When we heard the ERAAS record, it reminded us instantly of this, the third and sadly final album by excellent Australian quartet Snowman. The band always had a way with a creepy theme — their first EP was called Zombies on the Airwaves of Paris and featured a song with the memorable refrain “They’re coming through the roof!” — but this was their crowning glory, an album of goth-influenced atmospherics that was as beautiful as it was mildly disconcerting.

Xander Harris — Urban Gothic

We mentioned this last Halloween, but we still think it’s a thoroughly overlooked gem, so we’re mentioning it again. Urban Gothic plays the oft-hackneyed “soundtrack to an imaginary film” idea beautifully, creating a suite of Carpenter-esque compositions that are as creepy as they are weirdly catchy. And then, of course, there’s the song titles: “Tanned Skin Dress,” “Hatchet in the Teeth” and, um, “Fucking Eat Your Face.”

Zola Jesus — Stridulum II

Let’s be honest: she is kinda terrifying, isn’t she?

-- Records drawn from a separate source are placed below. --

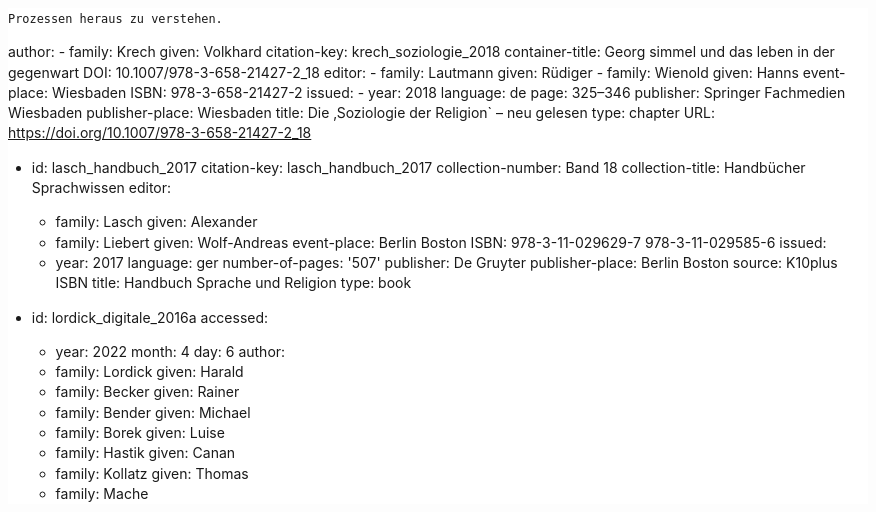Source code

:     Prozessen heraus zu verstehen.
  author:
    - family: Krech
      given: Volkhard
  citation-key: krech_soziologie_2018
  container-title: Georg simmel und das leben in der gegenwart
  DOI: 10.1007/978-3-658-21427-2_18
  editor:
    - family: Lautmann
      given: Rüdiger
    - family: Wienold
      given: Hanns
  event-place: Wiesbaden
  ISBN: 978-3-658-21427-2
  issued:
    - year: 2018
  language: de
  page: 325–346
  publisher: Springer Fachmedien Wiesbaden
  publisher-place: Wiesbaden
  title: Die ‚Soziologie der Religion` – neu gelesen
  type: chapter
  URL: https://doi.org/10.1007/978-3-658-21427-2_18

- id: lasch_handbuch_2017
  citation-key: lasch_handbuch_2017
  collection-number: Band 18
  collection-title: Handbücher Sprachwissen
  editor:
    - family: Lasch
      given: Alexander
    - family: Liebert
      given: Wolf-Andreas
  event-place: Berlin Boston
  ISBN: 978-3-11-029629-7 978-3-11-029585-6
  issued:
    - year: 2017
  language: ger
  number-of-pages: '507'
  publisher: De Gruyter
  publisher-place: Berlin Boston
  source: K10plus ISBN
  title: Handbuch Sprache und Religion
  type: book

- id: lordick_digitale_2016a
  accessed:
    - year: 2022
      month: 4
      day: 6
  author:
    - family: Lordick
      given: Harald
    - family: Becker
      given: Rainer
    - family: Bender
      given: Michael
    - family: Borek
      given: Luise
    - family: Hastik
      given: Canan
    - family: Kollatz
      given: Thomas
    - family: Mache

Diamanda Galas — The Litanies of Satan

Actually, no, we take it back. It’s Diamanda Galas who’s flat-out terrifying.

Guru Guru — UFO

Apart from the title track, which is whacked-out enough, this contained a song called “Der LSD March,” which gives a pretty fair idea what was going on chez Guru Guru when they recorded UFO. It’s the sound of psychedelics going very, very wrong.

HP Lovecraft — HP Lovecraft II

And speaking of dark, trippy weirdness: oh yes, there really was a band named after HP Lovecraft, and they sound pretty much like you might expect. Perfect for a quiet night in with Nyarlathotep and a few shoggoths. And a metric fuckton of acid.

The Microphones — Mount Eerie

Phil Elverum would later go on and rename his band after this album, and understandably so — this whacked-out concept album about climbing the titular mountain in search of enlightenment is pretty much the embodiment of his artistic vision. It’s also spooky as hell, especially the way it lurches from manic activity to quietly menacing near-silence.

Salem — Yes I Smoke Crack

As far as we’re concerned, Salem were better when they were less trance-y and more creepy. Their ridiculously limited-edition debut EP certainly anticipated the big sawtooth synths of “King Night” and “Asia,” but there’s a certain oppressive, lo-fi atmosphere to the music here that makes it all the more compelling. The video’s kinda freaky (and definitely NSFW), too.

The Birthday Party — Junkyard

RELEASE THE BATS!

* And yes, quibblers, we know this track was only on the CD reissue.

Fields of the Nephilim — The Nephilim

It wouldn’t be a proper list of spooky records without some goth action, so let’s finish up with genre mainstays Fields of the Nephilim. You could pick any of their records, but it’s hard to beat their classic, almost-self-titled second record — “Last Exit for the Lost,” in particular, is one of the great epics of the ’80s, built around atmospheric guitar arpeggios, mournful synths, and Carl McCoy’s sonorous voice.